___ Task inputs ___

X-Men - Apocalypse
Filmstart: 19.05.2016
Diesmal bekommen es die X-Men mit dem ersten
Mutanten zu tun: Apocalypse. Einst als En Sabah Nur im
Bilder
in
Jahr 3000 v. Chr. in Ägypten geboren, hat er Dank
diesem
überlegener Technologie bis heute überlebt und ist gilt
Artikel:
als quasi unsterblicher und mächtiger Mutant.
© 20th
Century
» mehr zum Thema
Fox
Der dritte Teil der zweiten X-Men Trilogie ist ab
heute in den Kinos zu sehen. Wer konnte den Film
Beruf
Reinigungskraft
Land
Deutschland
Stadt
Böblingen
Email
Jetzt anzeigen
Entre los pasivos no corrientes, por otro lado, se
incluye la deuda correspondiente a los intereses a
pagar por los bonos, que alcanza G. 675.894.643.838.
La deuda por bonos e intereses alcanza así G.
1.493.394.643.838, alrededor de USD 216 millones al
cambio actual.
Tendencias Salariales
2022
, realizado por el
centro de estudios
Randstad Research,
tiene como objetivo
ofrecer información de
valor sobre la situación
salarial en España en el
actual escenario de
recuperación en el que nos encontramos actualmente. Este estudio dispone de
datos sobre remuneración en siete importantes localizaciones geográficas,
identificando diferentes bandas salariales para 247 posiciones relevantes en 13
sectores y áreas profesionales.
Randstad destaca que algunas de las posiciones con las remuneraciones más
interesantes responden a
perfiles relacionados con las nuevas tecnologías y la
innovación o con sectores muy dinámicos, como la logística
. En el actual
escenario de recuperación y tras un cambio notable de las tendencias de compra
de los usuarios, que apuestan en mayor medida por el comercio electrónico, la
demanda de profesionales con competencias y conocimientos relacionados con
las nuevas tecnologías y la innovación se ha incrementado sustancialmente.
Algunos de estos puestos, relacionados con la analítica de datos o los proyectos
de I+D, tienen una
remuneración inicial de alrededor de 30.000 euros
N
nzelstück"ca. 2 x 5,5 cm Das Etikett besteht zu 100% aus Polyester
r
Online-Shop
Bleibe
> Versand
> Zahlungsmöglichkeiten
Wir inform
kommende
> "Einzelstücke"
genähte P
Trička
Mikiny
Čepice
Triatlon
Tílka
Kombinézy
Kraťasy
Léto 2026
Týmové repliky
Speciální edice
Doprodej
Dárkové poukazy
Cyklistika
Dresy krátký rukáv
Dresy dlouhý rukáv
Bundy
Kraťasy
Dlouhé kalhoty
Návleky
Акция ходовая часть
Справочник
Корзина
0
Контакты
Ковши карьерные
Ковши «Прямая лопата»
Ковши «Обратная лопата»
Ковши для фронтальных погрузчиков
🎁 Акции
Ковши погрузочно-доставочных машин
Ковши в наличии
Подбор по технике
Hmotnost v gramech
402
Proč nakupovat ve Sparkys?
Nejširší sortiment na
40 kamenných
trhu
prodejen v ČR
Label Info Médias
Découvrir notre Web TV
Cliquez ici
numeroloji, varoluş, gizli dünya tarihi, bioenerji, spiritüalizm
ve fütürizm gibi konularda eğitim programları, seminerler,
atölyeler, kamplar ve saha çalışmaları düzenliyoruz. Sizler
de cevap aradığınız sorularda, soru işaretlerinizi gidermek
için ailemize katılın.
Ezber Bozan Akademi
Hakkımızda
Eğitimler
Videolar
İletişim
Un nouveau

___

What this task involves: Arrange the lines of the records above as a numbered list, from the first line through the line containing "La deuda por bonos e intereses alcanza así G.", including that line, and omit any blank lines.

Exercise answer:
1. X-Men - Apocalypse
2. Filmstart: 19.05.2016
3. Diesmal bekommen es die X-Men mit dem ersten
4. Mutanten zu tun: Apocalypse. Einst als En Sabah Nur im
5. Bilder
6. in
7. Jahr 3000 v. Chr. in Ägypten geboren, hat er Dank
8. diesem
9. überlegener Technologie bis heute überlebt und ist gilt
10. Artikel:
11. als quasi unsterblicher und mächtiger Mutant.
12. © 20th
13. Century
14. » mehr zum Thema
15. Fox
16. Der dritte Teil der zweiten X-Men Trilogie ist ab
17. heute in den Kinos zu sehen. Wer konnte den Film
18. Beruf
19. Reinigungskraft
20. Land
21. Deutschland
22. Stadt
23. Böblingen
24. Email
25. Jetzt anzeigen
26. Entre los pasivos no corrientes, por otro lado, se
27. incluye la deuda correspondiente a los intereses a
28. pagar por los bonos, que alcanza G. 675.894.643.838.
29. La deuda por bonos e intereses alcanza así G.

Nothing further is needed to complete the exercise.